Summer is the season to enjoy outdoor activities, to expand ourselves, opening our hearts and taking risks to connect and engage with others. The portal of the Summer Solstice—June 20th—is a transitional peak. Summer is the season of maximal yang (light or bright and active) energy with the longest and warmest days; the season of abundant sun. So, naturally Summer is associated with the fire element. Following the rise of wood energy in the Spring, in the fire phase of early to mid-summer, energy expands outward. 


The heart is the primary organ associated with the fire element—along with the heart’s paired organ, the small intestine, the pericardium (also called the heart protector) and the triple warmer meridian. Interestingly, the heart creates the largest magnetic field of the body which extends out in all directions around us. The heart is the home of spirit, or higher consciousness. The spirit of the heart is known as the Shen in Traditional Chinese Medicine. The corresponding fire element is the source of our capacity for both personal and divine, unconditional love.

The emotion corresponding to the fire element is joy when in balance.  It is the spark of passion, excitement and enthusiasm.
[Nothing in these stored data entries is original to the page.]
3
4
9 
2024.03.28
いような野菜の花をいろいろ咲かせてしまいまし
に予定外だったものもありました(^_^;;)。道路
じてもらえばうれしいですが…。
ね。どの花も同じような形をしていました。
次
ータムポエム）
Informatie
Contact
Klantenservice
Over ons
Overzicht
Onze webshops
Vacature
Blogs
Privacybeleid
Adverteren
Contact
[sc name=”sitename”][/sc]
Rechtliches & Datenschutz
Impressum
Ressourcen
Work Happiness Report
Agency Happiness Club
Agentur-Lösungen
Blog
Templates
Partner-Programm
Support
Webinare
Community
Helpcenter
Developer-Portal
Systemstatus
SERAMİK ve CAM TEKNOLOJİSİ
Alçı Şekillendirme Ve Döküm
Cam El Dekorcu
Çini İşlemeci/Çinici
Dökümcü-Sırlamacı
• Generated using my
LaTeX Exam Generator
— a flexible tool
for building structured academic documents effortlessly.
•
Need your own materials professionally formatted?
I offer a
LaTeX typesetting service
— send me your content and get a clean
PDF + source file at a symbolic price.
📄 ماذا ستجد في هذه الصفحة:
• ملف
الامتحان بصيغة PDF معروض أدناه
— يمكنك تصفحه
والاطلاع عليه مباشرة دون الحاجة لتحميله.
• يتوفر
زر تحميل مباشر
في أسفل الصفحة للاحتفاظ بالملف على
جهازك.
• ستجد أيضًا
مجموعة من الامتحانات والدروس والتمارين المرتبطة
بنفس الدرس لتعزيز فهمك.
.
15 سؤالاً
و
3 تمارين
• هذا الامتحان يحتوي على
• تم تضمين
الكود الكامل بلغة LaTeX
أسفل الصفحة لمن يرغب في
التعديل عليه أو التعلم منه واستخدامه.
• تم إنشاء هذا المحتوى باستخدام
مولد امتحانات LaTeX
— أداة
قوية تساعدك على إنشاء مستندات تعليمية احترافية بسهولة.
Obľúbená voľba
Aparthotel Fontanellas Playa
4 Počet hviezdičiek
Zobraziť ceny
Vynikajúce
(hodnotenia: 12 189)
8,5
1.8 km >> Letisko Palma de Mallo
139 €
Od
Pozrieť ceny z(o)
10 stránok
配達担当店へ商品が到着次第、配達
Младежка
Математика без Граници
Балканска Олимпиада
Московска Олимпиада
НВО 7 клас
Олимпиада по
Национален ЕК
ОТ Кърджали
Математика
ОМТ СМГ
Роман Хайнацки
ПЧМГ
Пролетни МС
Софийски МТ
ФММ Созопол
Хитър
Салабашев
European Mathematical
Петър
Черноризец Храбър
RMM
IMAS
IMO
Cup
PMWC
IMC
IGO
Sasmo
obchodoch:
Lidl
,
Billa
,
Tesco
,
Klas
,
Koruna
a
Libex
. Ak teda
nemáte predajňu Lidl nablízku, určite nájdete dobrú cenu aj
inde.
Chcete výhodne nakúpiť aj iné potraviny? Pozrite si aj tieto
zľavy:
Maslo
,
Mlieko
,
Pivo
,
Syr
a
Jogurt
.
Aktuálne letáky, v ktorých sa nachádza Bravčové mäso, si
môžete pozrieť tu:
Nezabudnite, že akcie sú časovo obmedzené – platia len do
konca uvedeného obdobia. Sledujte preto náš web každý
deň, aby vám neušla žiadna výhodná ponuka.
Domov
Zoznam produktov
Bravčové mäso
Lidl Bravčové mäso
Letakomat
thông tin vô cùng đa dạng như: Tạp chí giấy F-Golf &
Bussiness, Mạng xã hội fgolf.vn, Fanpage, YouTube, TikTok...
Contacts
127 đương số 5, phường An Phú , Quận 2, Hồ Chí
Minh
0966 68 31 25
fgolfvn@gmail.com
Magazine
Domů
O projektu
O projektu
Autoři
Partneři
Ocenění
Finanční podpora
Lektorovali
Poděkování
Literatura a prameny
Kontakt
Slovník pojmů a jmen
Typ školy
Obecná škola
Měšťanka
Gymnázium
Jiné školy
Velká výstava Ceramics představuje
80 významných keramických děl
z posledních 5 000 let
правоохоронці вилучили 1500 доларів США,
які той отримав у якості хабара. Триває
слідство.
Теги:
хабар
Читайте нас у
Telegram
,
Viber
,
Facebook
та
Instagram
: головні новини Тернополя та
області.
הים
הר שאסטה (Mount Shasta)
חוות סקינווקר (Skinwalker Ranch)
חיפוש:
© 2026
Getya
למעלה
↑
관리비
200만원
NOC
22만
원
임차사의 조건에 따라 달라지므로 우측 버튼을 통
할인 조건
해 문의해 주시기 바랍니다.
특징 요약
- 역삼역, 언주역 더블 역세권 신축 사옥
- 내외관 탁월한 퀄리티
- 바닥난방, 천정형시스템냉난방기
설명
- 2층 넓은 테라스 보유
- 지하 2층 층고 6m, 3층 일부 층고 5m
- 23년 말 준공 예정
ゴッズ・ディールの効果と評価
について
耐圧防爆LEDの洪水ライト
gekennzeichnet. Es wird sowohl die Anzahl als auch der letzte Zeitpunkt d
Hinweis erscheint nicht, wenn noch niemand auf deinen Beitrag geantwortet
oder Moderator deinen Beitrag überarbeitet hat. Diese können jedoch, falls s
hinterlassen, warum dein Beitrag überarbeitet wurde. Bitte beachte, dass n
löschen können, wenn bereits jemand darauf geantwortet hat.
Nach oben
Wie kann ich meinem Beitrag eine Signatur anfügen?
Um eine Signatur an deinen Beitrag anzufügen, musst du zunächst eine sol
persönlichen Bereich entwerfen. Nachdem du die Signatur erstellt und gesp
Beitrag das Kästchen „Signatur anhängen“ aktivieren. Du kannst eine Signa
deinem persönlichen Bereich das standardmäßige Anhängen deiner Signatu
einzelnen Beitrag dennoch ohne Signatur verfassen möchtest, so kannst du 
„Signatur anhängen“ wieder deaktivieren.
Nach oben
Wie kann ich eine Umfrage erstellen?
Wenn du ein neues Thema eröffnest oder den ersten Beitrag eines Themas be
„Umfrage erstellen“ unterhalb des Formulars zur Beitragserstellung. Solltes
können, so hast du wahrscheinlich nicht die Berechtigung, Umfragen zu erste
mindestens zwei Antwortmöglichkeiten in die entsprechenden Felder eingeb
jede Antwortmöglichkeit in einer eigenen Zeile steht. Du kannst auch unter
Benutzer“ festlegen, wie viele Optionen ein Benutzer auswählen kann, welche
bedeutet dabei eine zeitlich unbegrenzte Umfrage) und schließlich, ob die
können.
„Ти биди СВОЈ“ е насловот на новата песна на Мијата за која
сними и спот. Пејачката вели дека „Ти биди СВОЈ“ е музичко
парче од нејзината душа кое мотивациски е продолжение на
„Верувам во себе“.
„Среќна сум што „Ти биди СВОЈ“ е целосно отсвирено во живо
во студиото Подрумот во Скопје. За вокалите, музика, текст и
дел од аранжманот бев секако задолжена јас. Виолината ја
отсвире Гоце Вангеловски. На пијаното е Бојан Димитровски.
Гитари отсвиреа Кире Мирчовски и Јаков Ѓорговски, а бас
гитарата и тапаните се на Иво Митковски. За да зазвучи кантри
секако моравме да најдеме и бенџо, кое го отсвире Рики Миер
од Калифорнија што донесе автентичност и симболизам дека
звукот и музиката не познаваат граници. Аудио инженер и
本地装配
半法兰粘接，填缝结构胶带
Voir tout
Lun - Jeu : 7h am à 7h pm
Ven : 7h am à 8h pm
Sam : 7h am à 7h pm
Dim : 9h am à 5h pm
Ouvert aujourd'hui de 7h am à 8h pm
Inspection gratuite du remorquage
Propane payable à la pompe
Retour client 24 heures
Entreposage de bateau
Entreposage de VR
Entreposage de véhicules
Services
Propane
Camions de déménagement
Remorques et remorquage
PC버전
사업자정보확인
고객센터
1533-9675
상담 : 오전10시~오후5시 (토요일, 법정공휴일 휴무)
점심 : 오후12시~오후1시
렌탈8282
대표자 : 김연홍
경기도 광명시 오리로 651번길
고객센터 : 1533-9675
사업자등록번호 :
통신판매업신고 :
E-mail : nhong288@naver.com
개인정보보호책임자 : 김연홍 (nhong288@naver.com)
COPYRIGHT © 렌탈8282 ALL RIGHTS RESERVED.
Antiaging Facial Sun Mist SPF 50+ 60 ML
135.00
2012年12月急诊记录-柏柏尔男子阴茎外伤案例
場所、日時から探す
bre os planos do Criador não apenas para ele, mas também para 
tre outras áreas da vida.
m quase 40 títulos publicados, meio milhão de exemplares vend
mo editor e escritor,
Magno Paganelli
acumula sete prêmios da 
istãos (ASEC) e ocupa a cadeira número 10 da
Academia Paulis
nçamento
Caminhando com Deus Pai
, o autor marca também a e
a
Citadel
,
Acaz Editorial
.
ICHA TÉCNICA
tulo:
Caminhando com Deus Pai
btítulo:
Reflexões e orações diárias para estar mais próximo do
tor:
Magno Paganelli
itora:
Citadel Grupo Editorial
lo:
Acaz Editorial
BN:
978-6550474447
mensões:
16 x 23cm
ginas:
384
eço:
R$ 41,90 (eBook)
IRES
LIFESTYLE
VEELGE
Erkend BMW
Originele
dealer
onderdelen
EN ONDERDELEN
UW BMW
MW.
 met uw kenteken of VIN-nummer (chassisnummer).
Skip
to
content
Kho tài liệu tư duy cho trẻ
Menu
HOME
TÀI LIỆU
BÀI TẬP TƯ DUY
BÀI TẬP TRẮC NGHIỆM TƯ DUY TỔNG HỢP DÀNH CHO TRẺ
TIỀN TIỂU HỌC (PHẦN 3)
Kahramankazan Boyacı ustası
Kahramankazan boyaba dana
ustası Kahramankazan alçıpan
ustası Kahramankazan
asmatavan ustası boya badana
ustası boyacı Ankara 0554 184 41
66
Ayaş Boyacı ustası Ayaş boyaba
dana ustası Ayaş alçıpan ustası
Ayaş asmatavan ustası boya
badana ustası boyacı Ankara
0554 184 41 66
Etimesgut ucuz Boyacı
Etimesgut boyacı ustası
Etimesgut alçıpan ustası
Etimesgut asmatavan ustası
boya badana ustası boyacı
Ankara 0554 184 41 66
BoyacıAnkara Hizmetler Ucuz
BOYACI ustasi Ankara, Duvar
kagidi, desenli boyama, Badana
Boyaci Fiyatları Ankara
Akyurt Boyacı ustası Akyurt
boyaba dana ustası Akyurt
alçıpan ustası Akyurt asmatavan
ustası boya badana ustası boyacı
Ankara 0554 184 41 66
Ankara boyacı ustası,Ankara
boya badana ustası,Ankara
When the fire element is out of balance, it is characterized by overexcitement, anxiety and mania or a lack of enthusiasm, emotional flatness and unhappiness. In more extreme cases, excess fire can manifest physically in an irregular heartbeat or palpitations, nervousness, insomnia and agitation. 


When the heart is disturbed by emotional imbalance, it cannot house the Shen which is said to wander. Our spirit likes to feel calm, centered and grounded. So, it is restorative to bring scattered attention back into the body, center in the heart, feel emotions, and drop the overthinking mind. When the fire element is balanced, the spirit is at home in the heart and “. . .this energy leads to open heartedness, intimacy, generosity of spirit, optimism, joy, and the heartfelt expression of love.” (Charles A. Moss, MD)


Rest and cooling (yin) is needed to balance excess fire (yang). Be sure not to overdo it during the summertime balancing the pursuit of fun activities with enough rest.

To support the heart, eat lots of bitter and red foods including dandelion, arugula, kale, celery, broccoli rabe, tomato, strawberry and watermelon.